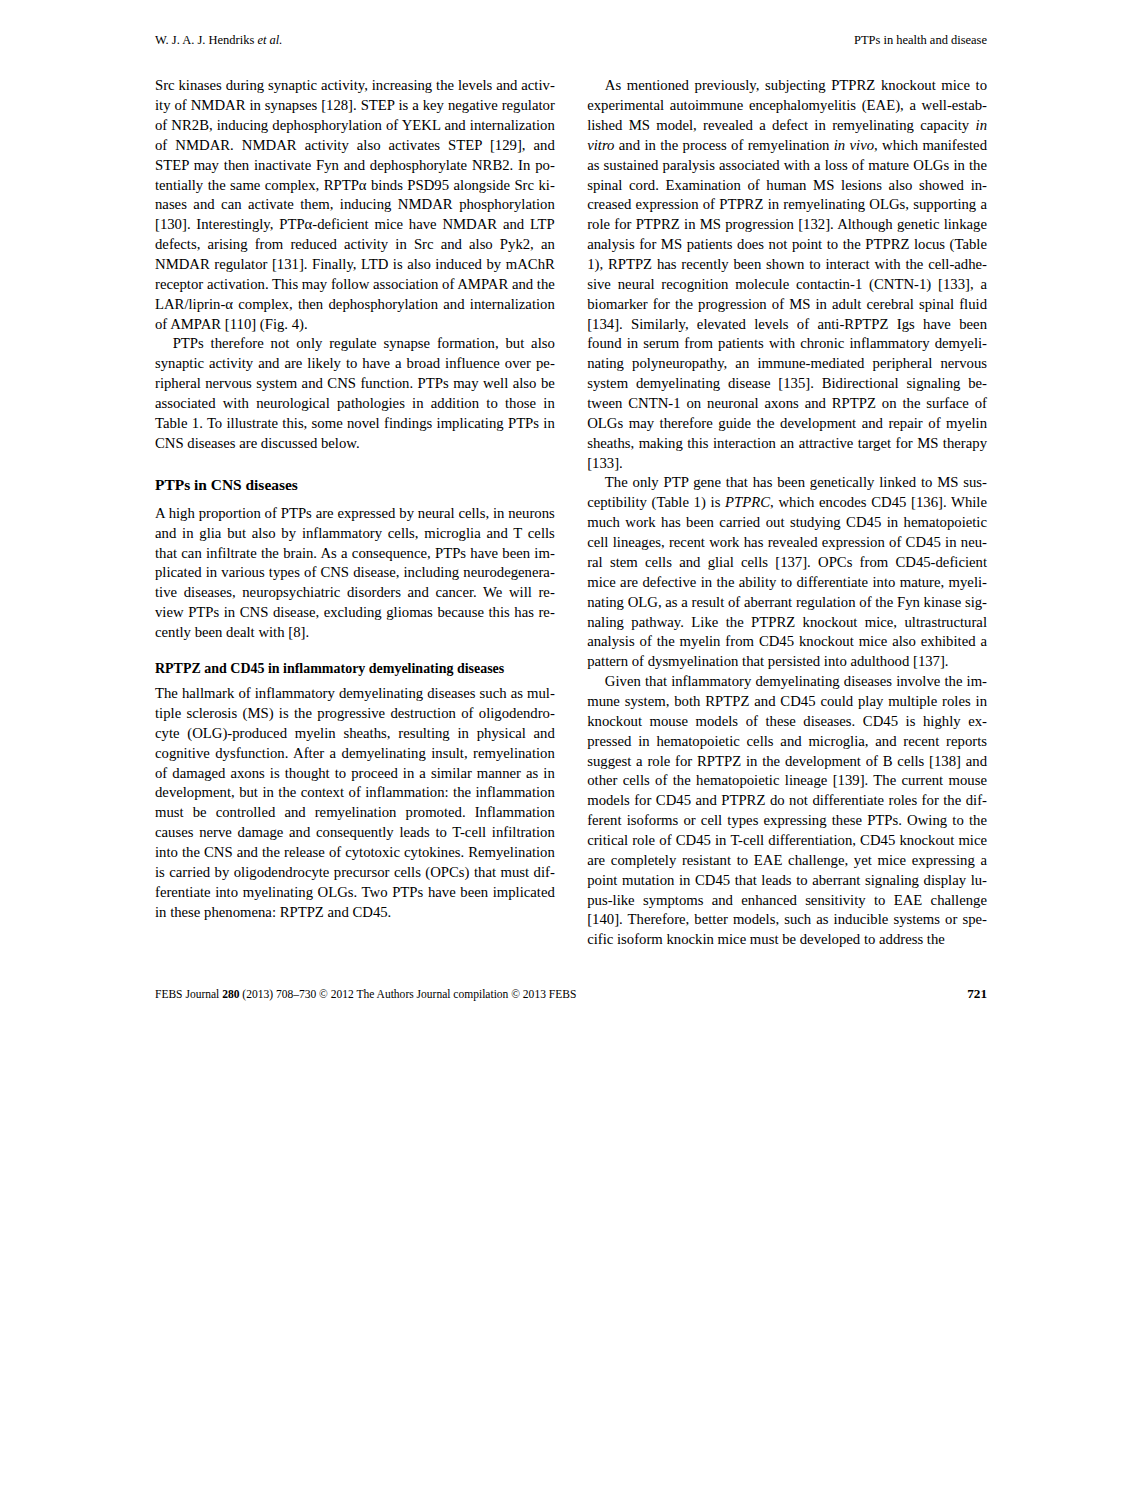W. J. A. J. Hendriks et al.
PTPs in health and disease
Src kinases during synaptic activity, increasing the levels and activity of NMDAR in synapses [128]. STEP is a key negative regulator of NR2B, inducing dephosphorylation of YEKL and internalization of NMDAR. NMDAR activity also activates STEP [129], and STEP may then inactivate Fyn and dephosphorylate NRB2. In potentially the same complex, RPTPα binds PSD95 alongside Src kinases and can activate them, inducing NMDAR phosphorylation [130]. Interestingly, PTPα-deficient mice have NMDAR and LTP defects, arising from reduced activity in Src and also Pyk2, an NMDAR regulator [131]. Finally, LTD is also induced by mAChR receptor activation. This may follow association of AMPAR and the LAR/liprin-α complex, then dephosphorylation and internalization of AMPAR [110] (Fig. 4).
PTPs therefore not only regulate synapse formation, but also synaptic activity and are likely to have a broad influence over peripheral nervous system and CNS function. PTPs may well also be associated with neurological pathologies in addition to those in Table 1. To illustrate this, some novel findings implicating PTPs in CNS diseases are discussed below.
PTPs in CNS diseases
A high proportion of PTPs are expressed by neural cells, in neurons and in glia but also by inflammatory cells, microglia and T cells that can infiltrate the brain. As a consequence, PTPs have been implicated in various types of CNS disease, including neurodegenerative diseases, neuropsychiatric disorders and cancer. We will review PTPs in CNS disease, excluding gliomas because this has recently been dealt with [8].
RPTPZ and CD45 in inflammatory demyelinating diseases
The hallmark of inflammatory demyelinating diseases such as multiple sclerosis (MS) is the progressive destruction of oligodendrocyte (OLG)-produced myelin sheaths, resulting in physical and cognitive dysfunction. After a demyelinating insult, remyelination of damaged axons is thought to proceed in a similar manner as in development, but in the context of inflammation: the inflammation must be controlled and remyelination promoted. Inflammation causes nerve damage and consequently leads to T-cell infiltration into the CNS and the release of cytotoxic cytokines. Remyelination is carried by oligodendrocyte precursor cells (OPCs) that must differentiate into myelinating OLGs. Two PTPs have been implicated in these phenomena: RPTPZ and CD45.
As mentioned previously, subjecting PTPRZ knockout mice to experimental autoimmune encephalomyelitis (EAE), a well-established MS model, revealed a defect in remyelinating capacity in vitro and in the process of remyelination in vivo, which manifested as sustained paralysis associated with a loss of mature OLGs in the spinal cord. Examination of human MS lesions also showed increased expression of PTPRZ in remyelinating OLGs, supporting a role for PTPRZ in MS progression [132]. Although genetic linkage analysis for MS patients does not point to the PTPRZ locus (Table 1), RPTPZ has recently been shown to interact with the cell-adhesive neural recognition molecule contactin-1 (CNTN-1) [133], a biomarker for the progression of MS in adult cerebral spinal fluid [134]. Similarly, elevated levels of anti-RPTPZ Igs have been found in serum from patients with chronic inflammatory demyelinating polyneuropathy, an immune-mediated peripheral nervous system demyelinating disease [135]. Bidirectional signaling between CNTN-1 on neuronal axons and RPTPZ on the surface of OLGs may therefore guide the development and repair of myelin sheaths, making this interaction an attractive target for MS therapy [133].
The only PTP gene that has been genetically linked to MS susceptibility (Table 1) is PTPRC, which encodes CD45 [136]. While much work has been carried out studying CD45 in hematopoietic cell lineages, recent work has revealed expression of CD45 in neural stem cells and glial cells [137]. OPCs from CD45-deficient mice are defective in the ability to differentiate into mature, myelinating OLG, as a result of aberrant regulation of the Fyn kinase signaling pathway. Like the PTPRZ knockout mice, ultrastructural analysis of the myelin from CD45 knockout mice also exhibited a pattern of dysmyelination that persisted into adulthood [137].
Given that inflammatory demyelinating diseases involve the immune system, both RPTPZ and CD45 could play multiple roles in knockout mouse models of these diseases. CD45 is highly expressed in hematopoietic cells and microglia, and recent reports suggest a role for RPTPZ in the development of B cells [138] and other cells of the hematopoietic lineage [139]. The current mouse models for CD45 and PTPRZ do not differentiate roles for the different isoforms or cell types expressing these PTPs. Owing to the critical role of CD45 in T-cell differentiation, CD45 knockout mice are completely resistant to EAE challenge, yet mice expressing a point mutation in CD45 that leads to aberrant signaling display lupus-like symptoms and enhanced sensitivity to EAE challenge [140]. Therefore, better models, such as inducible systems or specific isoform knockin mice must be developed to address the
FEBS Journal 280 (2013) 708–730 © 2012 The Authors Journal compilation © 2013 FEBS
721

---

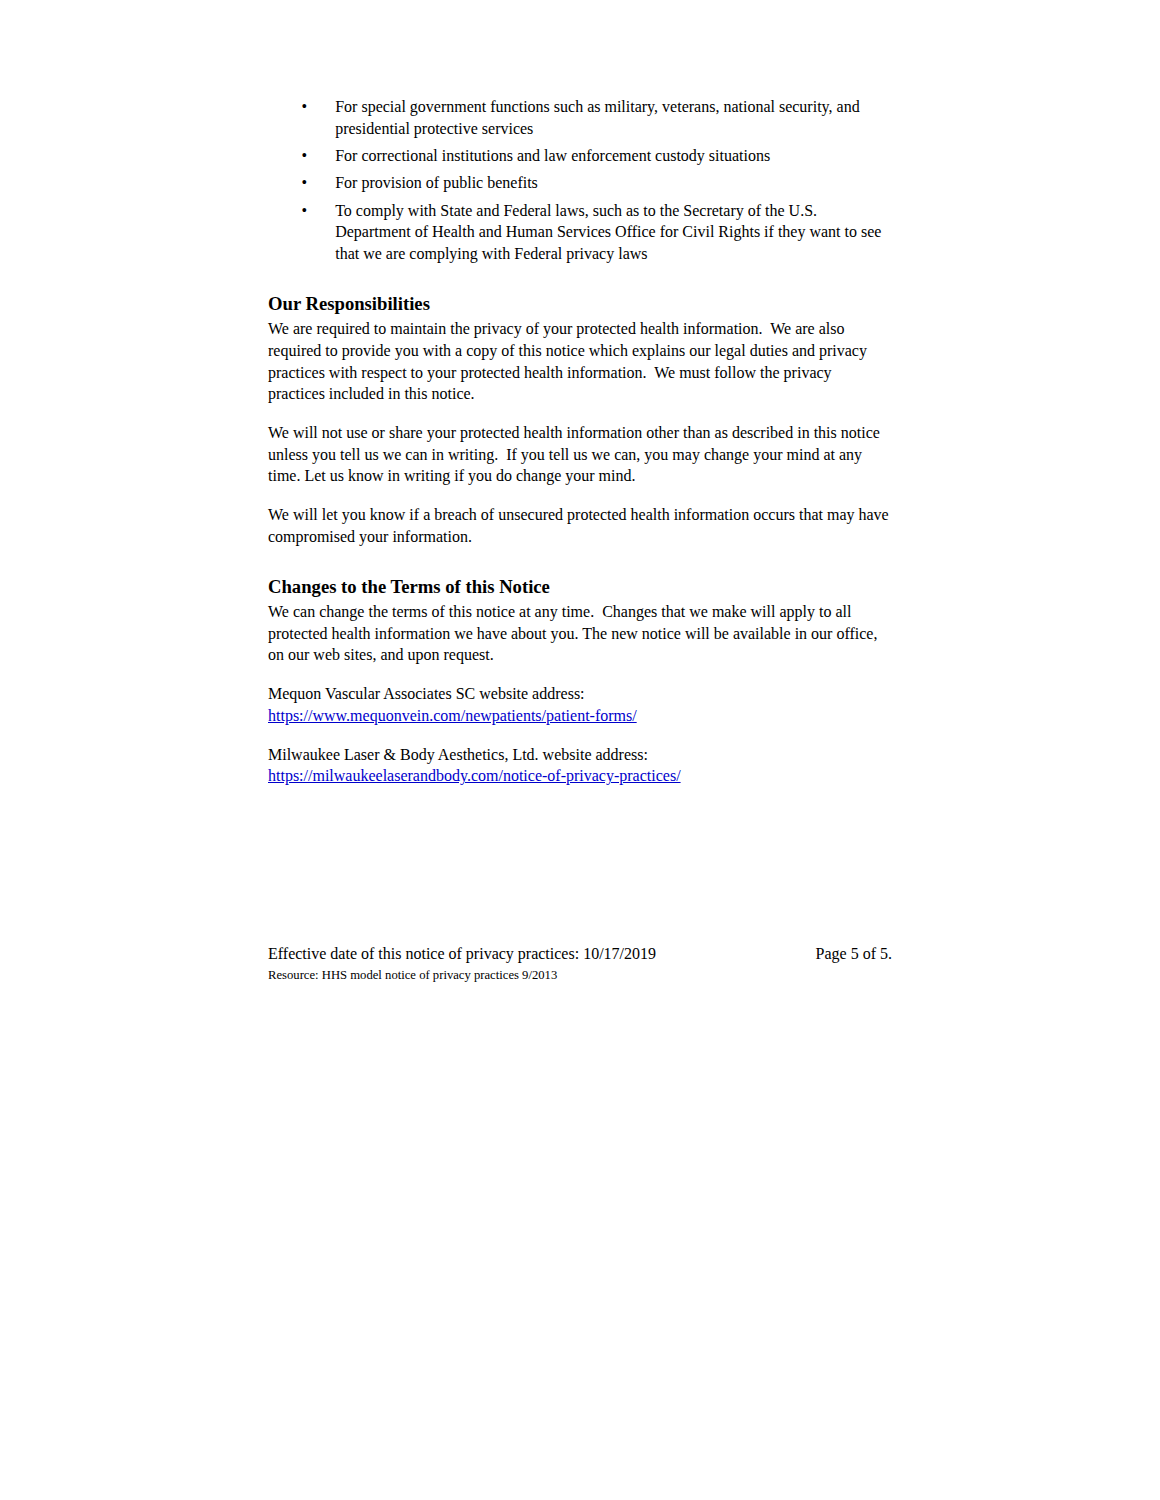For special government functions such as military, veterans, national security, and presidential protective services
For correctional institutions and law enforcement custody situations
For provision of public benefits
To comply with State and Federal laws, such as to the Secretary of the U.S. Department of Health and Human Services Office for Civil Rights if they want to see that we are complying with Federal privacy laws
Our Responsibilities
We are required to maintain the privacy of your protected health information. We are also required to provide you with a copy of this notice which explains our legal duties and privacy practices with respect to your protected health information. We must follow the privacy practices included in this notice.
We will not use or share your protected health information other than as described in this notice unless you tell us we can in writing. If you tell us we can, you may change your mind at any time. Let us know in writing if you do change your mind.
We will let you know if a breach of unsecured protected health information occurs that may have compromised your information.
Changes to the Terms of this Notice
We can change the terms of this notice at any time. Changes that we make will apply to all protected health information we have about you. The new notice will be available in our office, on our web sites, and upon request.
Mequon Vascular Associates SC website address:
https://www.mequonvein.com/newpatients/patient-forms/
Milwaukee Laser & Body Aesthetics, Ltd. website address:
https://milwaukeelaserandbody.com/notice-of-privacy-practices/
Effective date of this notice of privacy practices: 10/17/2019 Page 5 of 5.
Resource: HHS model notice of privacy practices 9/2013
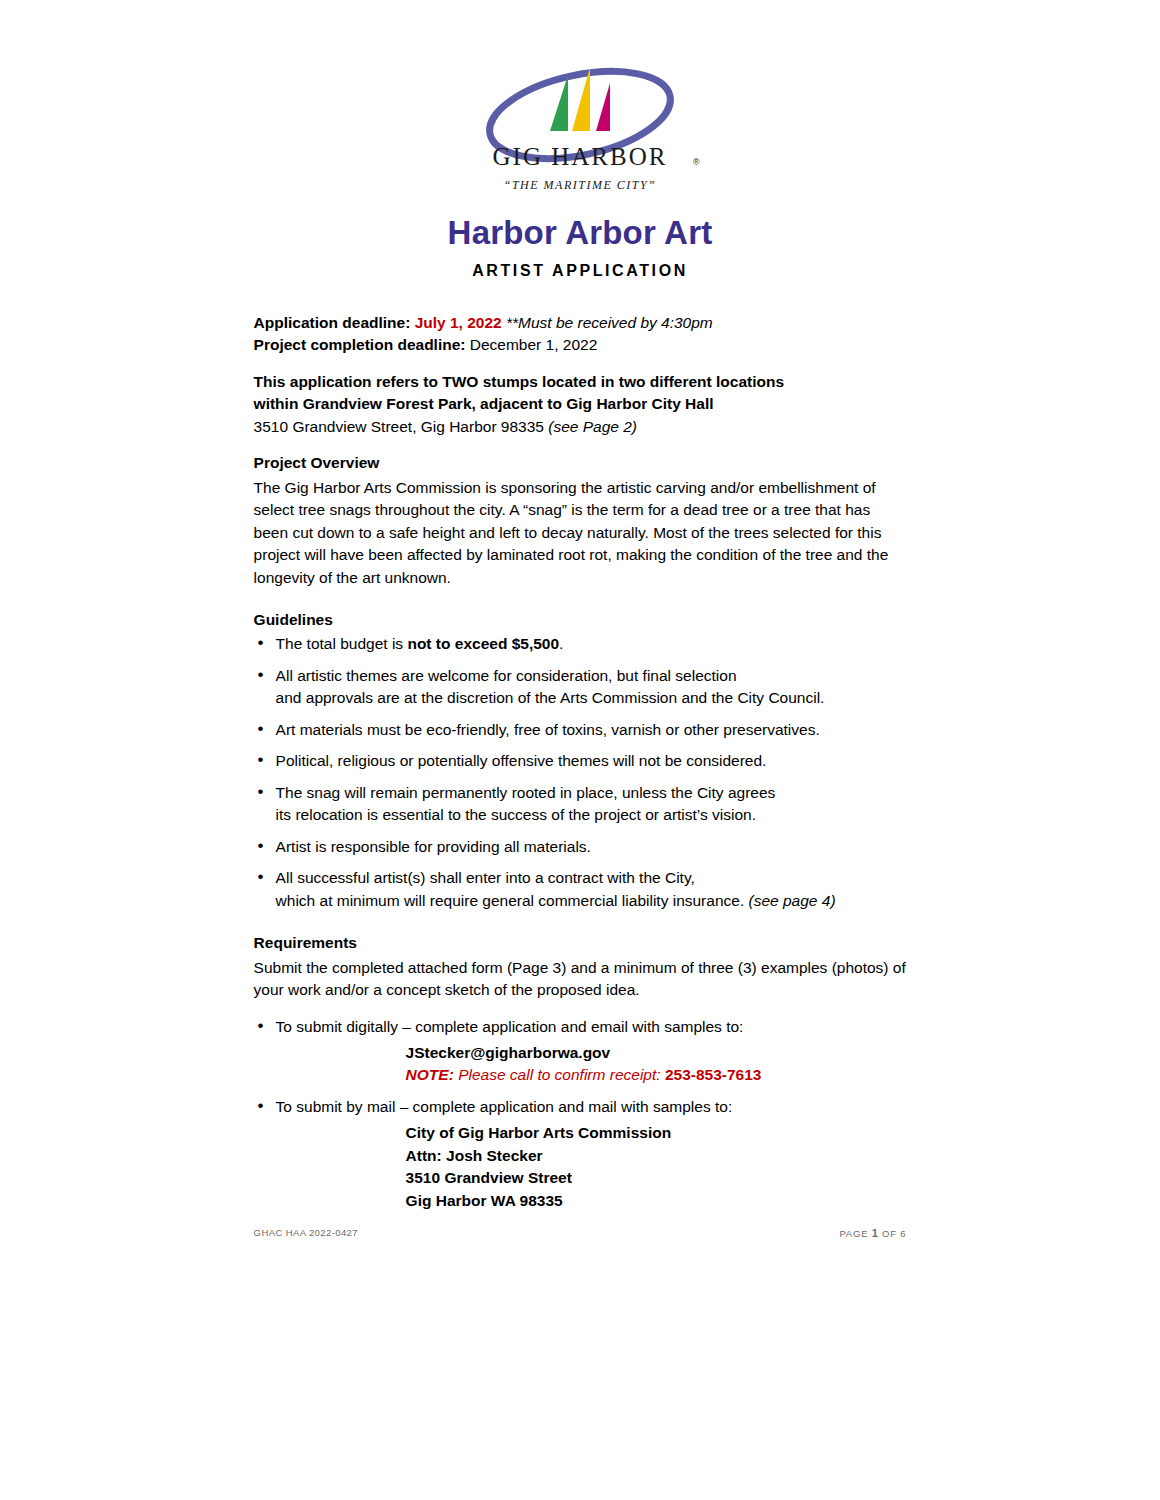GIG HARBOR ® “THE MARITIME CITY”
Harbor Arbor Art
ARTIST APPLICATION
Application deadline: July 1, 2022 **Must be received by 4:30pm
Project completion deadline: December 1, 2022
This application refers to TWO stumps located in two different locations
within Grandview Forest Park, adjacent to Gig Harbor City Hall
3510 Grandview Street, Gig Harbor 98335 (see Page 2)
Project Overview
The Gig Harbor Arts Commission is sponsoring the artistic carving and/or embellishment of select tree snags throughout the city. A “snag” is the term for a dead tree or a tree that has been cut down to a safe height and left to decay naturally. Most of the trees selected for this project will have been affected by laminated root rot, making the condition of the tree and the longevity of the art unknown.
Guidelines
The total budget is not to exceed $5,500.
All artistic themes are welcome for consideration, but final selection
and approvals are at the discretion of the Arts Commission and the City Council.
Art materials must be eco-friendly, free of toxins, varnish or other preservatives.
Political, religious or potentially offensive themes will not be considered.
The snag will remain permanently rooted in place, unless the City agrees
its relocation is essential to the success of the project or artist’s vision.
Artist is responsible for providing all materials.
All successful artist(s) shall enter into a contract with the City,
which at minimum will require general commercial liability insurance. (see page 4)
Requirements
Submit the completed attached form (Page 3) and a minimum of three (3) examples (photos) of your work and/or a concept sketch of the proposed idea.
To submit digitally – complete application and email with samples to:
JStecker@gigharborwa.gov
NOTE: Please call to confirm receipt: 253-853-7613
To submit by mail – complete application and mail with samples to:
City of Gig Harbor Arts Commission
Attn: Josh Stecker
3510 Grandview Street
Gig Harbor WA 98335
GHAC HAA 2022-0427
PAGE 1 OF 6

---

Task to carry out: The lines above starting at the one that contains "Project completion deadline: December 1, 2022" and ending at the one that contains "and approvals are" must be transcribed exactly, and no other lines may appear.

Solution to this problem:
Project completion deadline: December 1, 2022
This application refers to TWO stumps located in two different locations
within Grandview Forest Park, adjacent to Gig Harbor City Hall
3510 Grandview Street, Gig Harbor 98335 (see Page 2)
Project Overview
The Gig Harbor Arts Commission is sponsoring the artistic carving and/or embellishment of select tree snags throughout the city. A “snag” is the term for a dead tree or a tree that has been cut down to a safe height and left to decay naturally. Most of the trees selected for this project will have been affected by laminated root rot, making the condition of the tree and the longevity of the art unknown.
Guidelines
The total budget is not to exceed $5,500.
All artistic themes are welcome for consideration, but final selection
and approvals are at the discretion of the Arts Commission and the City Council.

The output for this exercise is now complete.